- _Problems to work on_
- a) According to the Montreal walking guide, why should a visitor begin with a loop around Parc Jeanne-Mance instead of hiking to the summit of Mount Royal?
- b) From the paragraph of the Montreal walking guide that begins "Le Plateau — famously home," list every place name.
- c) Transcribe the stretch of the Montreal walking guide from "Rising over 700" through "(10-min walk southeast)".
-------- Page excerpt
With winter temperatures plummeting well below zero degrees F, Montreal may not sound like a great location to spend your hard-earned vacation days. But there’s no doubt that a touch of freshly fallen snow produces a certain je ne sais quoi, that takes the beauty of this gorgeous Canadian city to another level.

If you’re looking to spend a short amount of time in the city (perhaps half a day), here’s how to experience many of Montreal’s quintessential landmarks by foot.

Parc Jeanne-Mance/Mount Royal

Rising over 700 feet from the center of the island city, Mount Royal is the perfect place to start your walking tour. The mountain is covered with trails from the George-Étienne Cartier Monument to Mount Royal’s peak, offering numerous spectacular views of the city. However, hiking to the summit in the winter can be quite the workout, so begin with a loop around Parc Jeanne-Mance, located at the base of the mountain. You can get a taste of how Canadians embrace the winter by watching a pick-up hockey game or by joining in the fun yourself and taking a sled down the side of Mount Royal.

Square Saint Louis/Le Plateau (10-min walk southeast)

Le Plateau — famously home to Leonard Cohen and many other musicians and artists — fans out to the east of Parc Jeanne-Mance. You’ll pass spectacular murals (there is an annual street art festival called Muralfest in the summer) and brightly colored houses as you zig-zag your way along Rue de Bullion and Avenue Laval toward Square St. Louis. One of the most photographed places in Montreal, Square St. Louis is surrounded on all sides by beautiful Victorian-style houses, which are more reminiscent of a small European village than a large North American city. In the winter, the square is often quiet and nearly empty, so all you’ll hear is the squeak, squeak, squeak of your boots in the fresh snow.
----------------
-------- Given entries
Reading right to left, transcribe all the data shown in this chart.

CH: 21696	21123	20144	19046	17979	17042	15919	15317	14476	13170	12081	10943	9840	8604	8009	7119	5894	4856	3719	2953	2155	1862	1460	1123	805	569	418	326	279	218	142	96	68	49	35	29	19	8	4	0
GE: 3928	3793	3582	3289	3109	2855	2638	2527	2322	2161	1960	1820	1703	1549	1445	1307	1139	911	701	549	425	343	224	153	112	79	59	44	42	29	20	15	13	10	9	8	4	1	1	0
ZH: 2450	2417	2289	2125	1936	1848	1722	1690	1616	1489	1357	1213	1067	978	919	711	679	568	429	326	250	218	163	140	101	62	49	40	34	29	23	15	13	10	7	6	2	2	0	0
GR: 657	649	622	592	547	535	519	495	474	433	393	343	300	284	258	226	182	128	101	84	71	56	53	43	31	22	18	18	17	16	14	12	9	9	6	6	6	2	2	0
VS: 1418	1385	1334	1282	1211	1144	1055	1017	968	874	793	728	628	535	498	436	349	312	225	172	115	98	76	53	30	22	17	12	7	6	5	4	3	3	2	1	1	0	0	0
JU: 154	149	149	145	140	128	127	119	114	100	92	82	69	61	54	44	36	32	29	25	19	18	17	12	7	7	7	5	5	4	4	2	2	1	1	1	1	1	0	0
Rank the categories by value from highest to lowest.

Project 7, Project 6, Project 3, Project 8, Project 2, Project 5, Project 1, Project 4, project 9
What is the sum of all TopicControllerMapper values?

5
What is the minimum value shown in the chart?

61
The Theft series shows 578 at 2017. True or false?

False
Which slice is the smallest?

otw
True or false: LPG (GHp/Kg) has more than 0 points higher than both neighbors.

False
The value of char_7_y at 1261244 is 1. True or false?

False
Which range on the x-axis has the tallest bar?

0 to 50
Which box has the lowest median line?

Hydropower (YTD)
----------------
- _Per-task answers_
- a) Hiking to the summit in winter can be quite the workout. Parc Jeanne-Mance sits at the base of the mountain, so a loop around it offers an easier start.

- b)
- Le Plateau
- Parc Jeanne-Mance
- Rue de Bullion
- Avenue Laval
- Square St. Louis
- Montreal

- c)
Rising over 700 feet from the center of the island city, Mount Royal is the perfect place to start your walking tour. The mountain is covered with trails from the George-Étienne Cartier Monument to Mount Royal’s peak, offering numerous spectacular views of the city. However, hiking to the summit in the winter can be quite the workout, so begin with a loop around Parc Jeanne-Mance, located at the base of the mountain. You can get a taste of how Canadians embrace the winter by watching a pick-up hockey game or by joining in the fun yourself and taking a sled down the side of Mount Royal.

Square Saint Louis/Le Plateau (10-min walk southeast)